CDC Promotes and Improves the Health of Refugees Every Day

Rohingya refugees in Nayapara refugee camp

CDC experts work with survey team members from Action Against Hunger measuring mid-upper arm circumference for a nutrition assessment of Rohingya refugees in Nayapara refugee camp, Cox’s Bazar, Bangladesh. Nov 2017

Photo credit: Aimee Summers/CDC

June 20th is World Refugee Day. First observed in 2001, it commemorated the 50th anniversary of what was originally known as Africa Refugee Day. Today, it honors the courage and resilience of the world’s refugees.

CDC’s Role in Refugee Health

CDC works to ensure the health of all global citizens to help prevent pandemics. The Immigrant, Refugee, and Migrant Health (IRMH) Branchwithin CDC’s Division of Global Migration and Quarantine, partners with agencies, governments, and organizations to promote and improve the health of immigrants, US-bound refugees, and migrants. For U.S.-bound refugees, IRMH oversees the required medical examination. They provide vaccinations and pre-department treatment for malaria and parasitic infections. IRMH’s Domestic Program has produced Refugee Health Profiles of specific refugee populations, which provide targeted cultural and health information about these groups. These profiles enable physicians and other caregivers to provide culturally competent care. Additionally, IRMH’s field programs in Nairobi, Kenya, and Bangkok, Thailand, work within their regions to improve refugee camp disease surveillance and disease mitigation. IRMH’s work also includes projects that strengthen health systems at country borders to prevent outbreaks.

For years, outbreaks of vaccine-preventable diseases plagued the resettlement process. This often caused a halt in the resettlement process until the outbreaks were addressed. Ten years ago, CDC partnered with the Department of State Bureau of Populations, Refugees, and Migration (PRM) and the International Organization for Migration (IOM) to vaccinate refugees overseas before resettlement. Since then, more than 300,000 refugees received vaccinations, thereby preventing outbreaks that can cause delays in resettlement. Additionally, IRMH branch works closely with the Emergency Response Recovery Branch (ERRB) within the Center of Global Health’s Division of Global Health Protection (DGHP) on global humanitarian emergencies.

Operation Allies Welcome

Following the fall of Kabul, the United States evacuated more than 70,000 Afghans to Safe Havens, military bases, and a hotel convention center in the United States as part of Operation Allies Welcome. At these Safe Havens, CDC provided oversight and medical support to Afghans receiving COVID-19 testing and the required medical examination for immigration, which included vaccinations. CDC also worked to ensure that information from the medical examinations was routed to receiving health departments at the final destination to ensure proper follow-up of certain conditions, such as tuberculosis, as well as to ensure continuity of care for the domestic refugee medical examination recommended once they reach their final destination. Additionally, CDC provided several resources in multiple languages to Afghans, as well as resources to partners and guidance to laboratories assisting with Operation Allies Welcome.

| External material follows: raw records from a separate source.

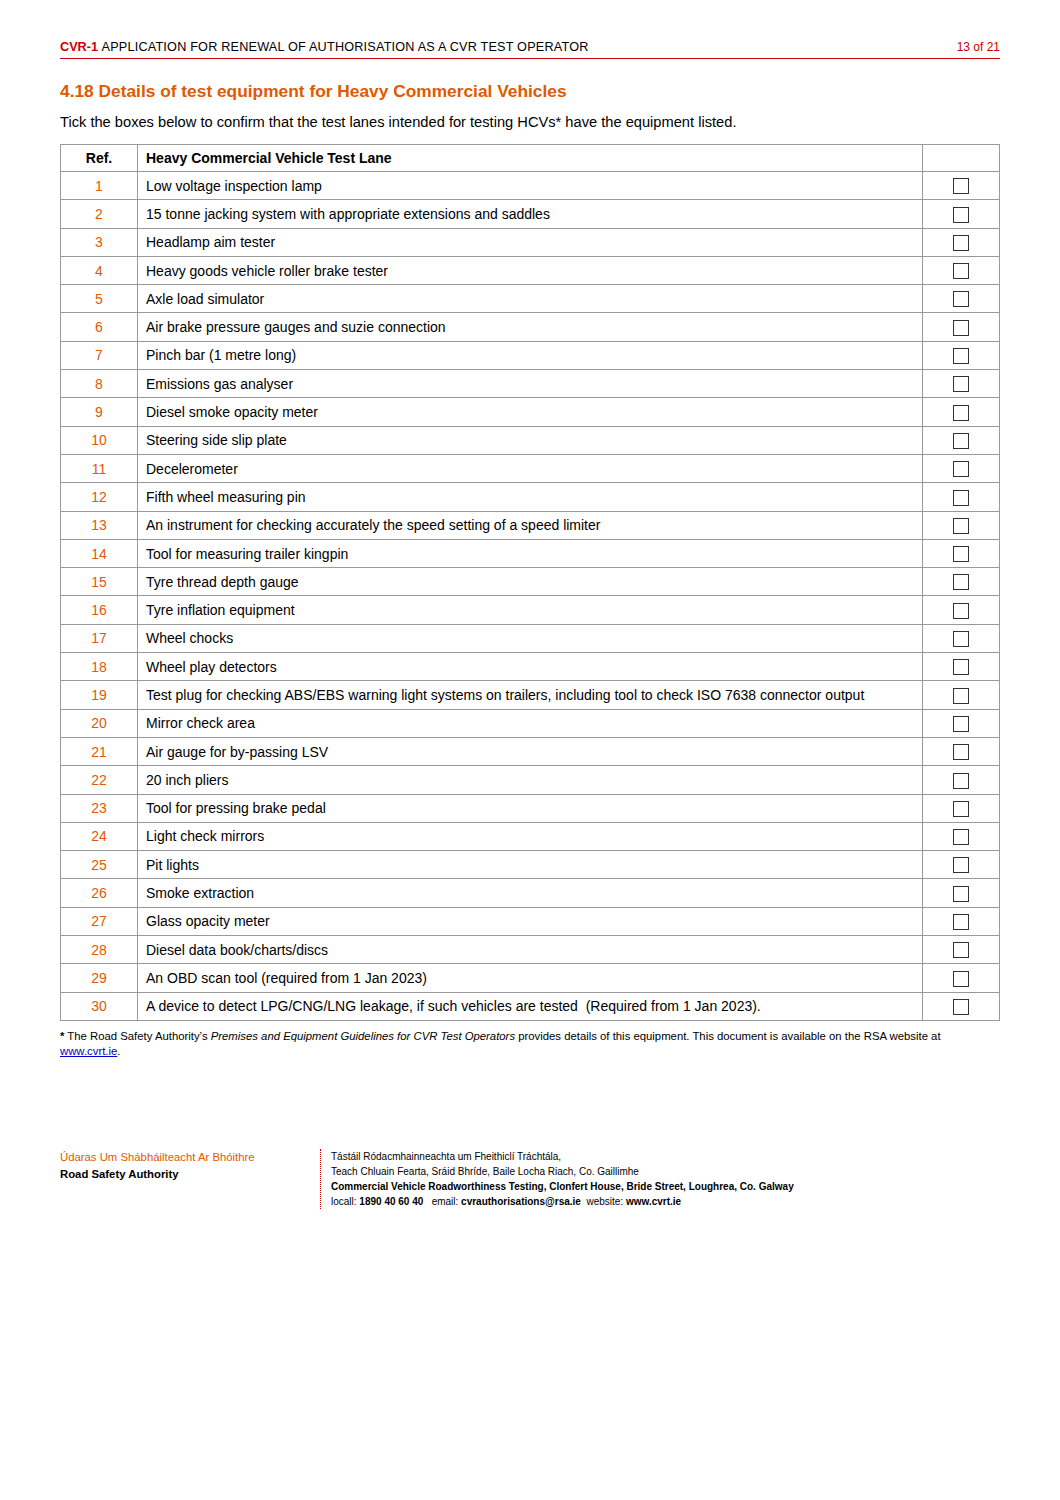CVR-1 APPLICATION FOR RENEWAL OF AUTHORISATION AS A CVR TEST OPERATOR
13 of 21
4.18 Details of test equipment for Heavy Commercial Vehicles
Tick the boxes below to confirm that the test lanes intended for testing HCVs* have the equipment listed.
| Ref. | Heavy Commercial Vehicle Test Lane | |
| --- | --- | --- |
| 1 | Low voltage inspection lamp | |
| 2 | 15 tonne jacking system with appropriate extensions and saddles | |
| 3 | Headlamp aim tester | |
| 4 | Heavy goods vehicle roller brake tester | |
| 5 | Axle load simulator | |
| 6 | Air brake pressure gauges and suzie connection | |
| 7 | Pinch bar (1 metre long) | |
| 8 | Emissions gas analyser | |
| 9 | Diesel smoke opacity meter | |
| 10 | Steering side slip plate | |
| 11 | Decelerometer | |
| 12 | Fifth wheel measuring pin | |
| 13 | An instrument for checking accurately the speed setting of a speed limiter | |
| 14 | Tool for measuring trailer kingpin | |
| 15 | Tyre thread depth gauge | |
| 16 | Tyre inflation equipment | |
| 17 | Wheel chocks | |
| 18 | Wheel play detectors | |
| 19 | Test plug for checking ABS/EBS warning light systems on trailers, including tool to check ISO 7638 connector output | |
| 20 | Mirror check area | |
| 21 | Air gauge for by-passing LSV | |
| 22 | 20 inch pliers | |
| 23 | Tool for pressing brake pedal | |
| 24 | Light check mirrors | |
| 25 | Pit lights | |
| 26 | Smoke extraction | |
| 27 | Glass opacity meter | |
| 28 | Diesel data book/charts/discs | |
| 29 | An OBD scan tool (required from 1 Jan 2023) | |
| 30 | A device to detect LPG/CNG/LNG leakage, if such vehicles are tested (Required from 1 Jan 2023). | |
* The Road Safety Authority’s Premises and Equipment Guidelines for CVR Test Operators provides details of this equipment. This document is available on the RSA website at www.cvrt.ie.
Údaras Um Shábháilteacht Ar Bhóithre
Road Safety Authority
Tástáil Ródacmhainneachta um Fheithiclí Tráchtála,
Teach Chluain Fearta, Sráid Bhríde, Baile Locha Riach, Co. Gaillimhe
Commercial Vehicle Roadworthiness Testing, Clonfert House, Bride Street, Loughrea, Co. Galway
locall: 1890 40 60 40 email: cvrauthorisations@rsa.ie website: www.cvrt.ie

 International Rescue Committee in Kakuma Refugee Camp

The U.S. government works with the International Rescue Committee in Kakuma Refugee Camp, Kenya to provide health care to refugees and the Turkana host community.

© US Embassy Nairobi/K. Alderman

Partnerships Ensuring Continuum of Care

After arrival, refugees receive assistance with housing and health care coverage for 12 months. IRMH continues to work with partners to develop and distribute health education and communication materials that are culturally and linguistically appropriate for refugees. The CDC funds The National Resource Center for Refugees, Immigrants, and Migrants (NRC-RIM), which, supports health departments and community organizations working with refugee, immigrant, and migrant communities (RIM). In the past year, NRC-RIM launched several COVID-19-related products translated in as many as 44 languages, and much more. Through partnerships, refugees connect with domestic resources to ensure a continuum of care enabling them to live healthy, active, and productive lives in their new communities.